La décision du tribunal de première instance peut faire l’objet d’un appel devant la Haute Cour dans un délai de 30 jours à compter de la date de la décision contestée. La décision de la Haute Cour peut faire l’objet d’un appel devant la Cour d’appel dans un délai de 2 mois à compter de la date de la décision contestée. La décision de la Cour d’appel n’est pas susceptible d’appel supplémentaire.
Après l’entrée en vigueur de la décision de justice, le créancier doit engager une procédure d’exécution. Une décision de justice peut être mise en exécution dans un délai de 12 ans à compter de son entrée en vigueur. Une décision de justice étrangère peut être présentée pour reconnaissance et exécution dans un délai de 6 ans à compter de la date d’entrée en vigueur de la décision. Dans le cadre de l’exécution d’une décision de justice, les créances du créancier peuvent être satisfaites par la saisie et l’annulation des fonds sur les comptes du débiteur ; saisie des biens meubles et immeubles du débiteur avec leur vente ultérieure ; arrestation et confiscation de titres ; arrestation et confiscation des actions de la société.

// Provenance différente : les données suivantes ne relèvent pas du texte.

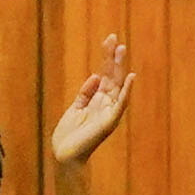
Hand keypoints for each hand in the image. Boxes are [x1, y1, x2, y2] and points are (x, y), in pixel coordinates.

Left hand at [50, 34, 133, 166]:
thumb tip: (96, 76)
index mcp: (97, 100)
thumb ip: (85, 93)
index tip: (109, 40)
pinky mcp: (109, 122)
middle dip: (113, 58)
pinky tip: (130, 77)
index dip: (106, 58)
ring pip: (117, 86)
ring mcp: (109, 112)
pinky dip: (127, 91)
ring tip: (121, 49)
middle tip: (115, 38)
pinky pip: (121, 104)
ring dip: (119, 67)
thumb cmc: (68, 135)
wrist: (64, 155)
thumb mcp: (75, 108)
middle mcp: (106, 104)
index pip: (105, 75)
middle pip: (112, 77)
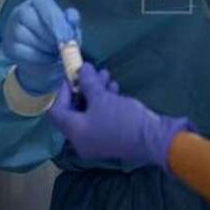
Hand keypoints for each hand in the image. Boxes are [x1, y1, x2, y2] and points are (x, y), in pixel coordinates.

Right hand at [2, 0, 80, 94]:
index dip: (56, 20)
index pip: (43, 2)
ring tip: (58, 51)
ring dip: (47, 47)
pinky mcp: (9, 47)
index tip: (68, 36)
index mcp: (38, 1)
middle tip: (64, 46)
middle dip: (51, 36)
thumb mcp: (69, 25)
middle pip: (32, 19)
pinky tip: (49, 58)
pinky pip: (23, 52)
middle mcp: (21, 11)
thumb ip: (72, 20)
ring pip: (26, 36)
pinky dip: (40, 57)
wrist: (44, 55)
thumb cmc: (58, 35)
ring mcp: (12, 29)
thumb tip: (72, 19)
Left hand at [47, 64, 193, 168]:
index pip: (57, 112)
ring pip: (89, 112)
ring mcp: (96, 140)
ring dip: (95, 92)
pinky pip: (100, 118)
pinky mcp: (110, 137)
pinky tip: (114, 88)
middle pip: (73, 111)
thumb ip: (88, 83)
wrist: (153, 139)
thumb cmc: (122, 119)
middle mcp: (81, 139)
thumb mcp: (103, 98)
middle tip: (90, 72)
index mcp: (75, 132)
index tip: (71, 76)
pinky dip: (104, 103)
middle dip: (82, 88)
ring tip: (106, 75)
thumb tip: (81, 69)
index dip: (61, 92)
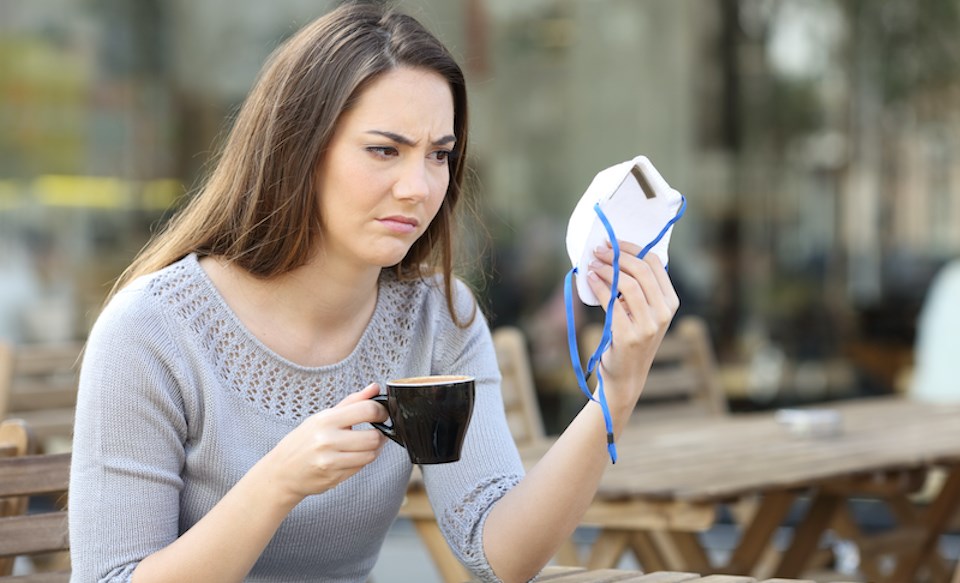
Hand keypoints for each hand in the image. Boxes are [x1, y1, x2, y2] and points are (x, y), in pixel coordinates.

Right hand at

Une option alternative pour le recouvrement de créances consiste à recourir à la procédure de faillite du débiteur. Le créancier a le droit d’engager cette procédure si les motifs suivants existent : 1) le montant de la dette est supérieur à 500 000,00 taka bangladais ; 2) le débiteur a commis un acte de faillite au cours de l’année précédant l’ouverture de la procédure de faillite. Selon les dispositions de la loi sur les faillites, le débiteur commet un acte de faillite dans les cas notamment : le débiteur transfère ses biens à des tiers dans le but d’éluder les exigences de ses créanciers ou d’en retarder l’exécution (si le débiteur est un personne physique, cette condition s’applique également aux biens du deuxième conjoint ou des enfants du débiteur) ; le débiteur quitte le territoire du Bangladesh ; le débiteur utilise des moyens frauduleux ou une conspiration pour obtenir une décision ou des instructions contraires aux intérêts de ses créanciers ; le débiteur a notifié par écrit au créancier qu’il a suspendu le paiement de ses dettes ou qu’il a l’intention de le faire. A ce stade, si les actifs du débiteur ne suffisent pas à satisfaire pleinement les créances des créanciers, il est possible d’annuler les actes du débiteur commis dans l’intention de causer un préjudice aux créanciers. Parmi ces actions, il convient de souligner notamment : l’octroi d’un avantage à un créancier par rapport aux autres ; effectuer des transactions à prix réduits ou sans obligations réciproques de la part de la contrepartie. De manière générale, le tribunal peut révoquer tout transfert de propriété effectué par un débiteur, son représentant légal, son héritier ou toute autre personne autorisée dans les 15 ans précédant la date de la déclaration d’insolvabilité s’il estime que le but de ce transfert était d’éviter le paiement de dettes. Grâce à l’annulation des actions ci-dessus, il est possible de restituer au débiteur ce qu’il a perdu lors de ces actions et d’augmenter ainsi la masse de liquidation pour satisfaire les créances des créanciers et couvrir les frais de mise en œuvre de la procédure de faillite.